En effet, il donne au Haut Conseil de stabilité financière (HCSF) le pouvoir de notamment « suspendre, retarder ou limiter temporairement, pour tout ou partie du portefeuille, le paiement des valeurs de rachat, la faculté d'arbitrage ou le versement d'avance ».

Une remise en cause de la liquidité immédiate

Les conséquences concrètes de cette disposition sont claires : du jour au lendemain, sur demande du gouverneur de la Banque de France, le HCSF pourra vous interdire de procéder à toutes les opérations qui vous sont contractuellement réservées.

En bref, rachat partiel ou total, avance, et arbitrage de vos avoirs à l'intérieur même du contrat vous seraient interdits. Vos avoirs seraient gelés pour une « période de 6 mois renouvelable » (7°d du texte).

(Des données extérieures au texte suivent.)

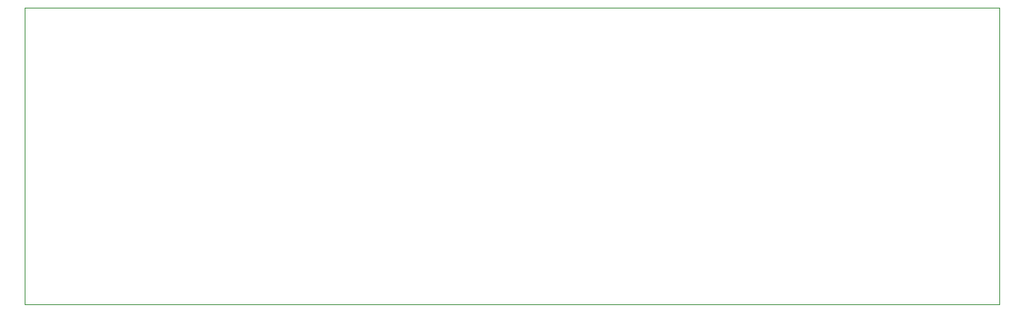
<source format=gbr>
%TF.GenerationSoftware,KiCad,Pcbnew,8.0.5*%
%TF.CreationDate,2025-03-27T16:57:56+00:00*%
%TF.ProjectId,UC_V4_4904-30028-06,55435f56-345f-4343-9930-342d33303032,rev?*%
%TF.SameCoordinates,Original*%
%TF.FileFunction,Profile,NP*%
%FSLAX46Y46*%
G04 Gerber Fmt 4.6, Leading zero omitted, Abs format (unit mm)*
G04 Created by KiCad (PCBNEW 8.0.5) date 2025-03-27 16:57:56*
%MOMM*%
%LPD*%
G01*
G04 APERTURE LIST*
%TA.AperFunction,Profile*%
%ADD10C,0.100000*%
%TD*%
G04 APERTURE END LIST*
D10*
X98618200Y-120748200D02*
X205618200Y-120748200D01*
X205618200Y-120748200D02*
X205618200Y-105648200D01*
X98618200Y-88148200D02*
X98618200Y-120748200D01*
X205618200Y-88148200D02*
X98618200Y-88148200D01*
X205618200Y-105648200D02*
X205618200Y-88148200D01*
M02*

</source>
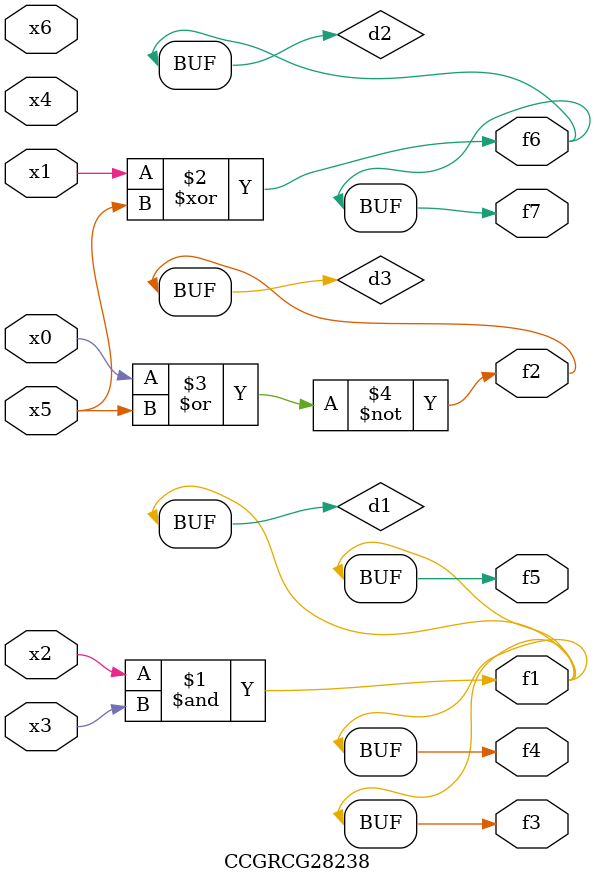
<source format=v>
module CCGRCG28238(
	input x0, x1, x2, x3, x4, x5, x6,
	output f1, f2, f3, f4, f5, f6, f7
);

	wire d1, d2, d3;

	and (d1, x2, x3);
	xor (d2, x1, x5);
	nor (d3, x0, x5);
	assign f1 = d1;
	assign f2 = d3;
	assign f3 = d1;
	assign f4 = d1;
	assign f5 = d1;
	assign f6 = d2;
	assign f7 = d2;
endmodule

</source>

Le texte ne dit pas combien de fois, ni pendant quelle durée maximum ; sans doute le temps nécessaire pour laisser passer la crise qui menacerait les assureurs, afin d'en éviter la faillite…

Ces dispositions sont destinées à prévenir et enrayer les conséquences d'un phénomène de contagion qui pourrait s'emparer des investisseurs en cas de crise financière grave :

« afin de préserver la stabilité du système financier ou prévenir les risques menaçant gravement la situation financière des organismes d'assurance ou d'une partie significative d'entre eux. »

Ce qui risquerait fort de se produire si les taux d'intérêt subissaient une forte variation à la baisse ou une remontée trop brutale.

Pourquoi une telle mesure ?

En clair, cette mesure vise à protéger les assureurs, et notamment en cas de panique des investisseurs qui viendraient en masse racheter leurs contrats en euros, épisode auquel les assureurs seraient bien incapables de faire face.

En effet, les engagements d'un assureur (versement des rentes, remboursement des capitaux lors du rachat des contrats, versement du capital en cas de décès) doivent être à 100% couverts par ses dépôts et fonds propres. (A l'inverse des banques, les assureurs ne peuvent pas compter sur un effet de levier).

Pour faire face à ses engagements, l'assureur comptait jusque-là sur son portefeuille obligataire.

Mais dans le contexte actuel de baisse des taux et de taux négatifs, ce portefeuille lui rapporte beaucoup moins et il est mathématiquement démontré que si son portefeuille lui rapporte moins que le rendement qu'il sert au titre des contrats signés avec ses assurés, la situation ne pourra pas durer longtemps sans mettre l'assureur en danger.

Une atteinte au droit du contrat et au droit de propriété ?

C'est du moins ce que pensent diverses associations d'épargnants qui ont porté l'affaire devant le Conseil constitutionnel.

En attente de la décision des Sages, il convient néanmoins d'anticiper les conséquences possibles de la confirmation de ce texte dans son état actuel.

La mort annoncée de fonds en euros ?

Sans être aussi pessimiste, il convient néanmoins de recenser les facteurs dont le cumul n’incite pas à l'optimisme :

  • un encadrement des taux de rendements ;
  • une liquidité menacée ;
  • un transfert envisagé par décret des plus-values latentes provisionnées sur les fonds en euros au profit du nouveau contrat euro-croissance.

Autant de mesures qui ne plaident pas en faveur d'un futur sans nuage pour les fonds en euros.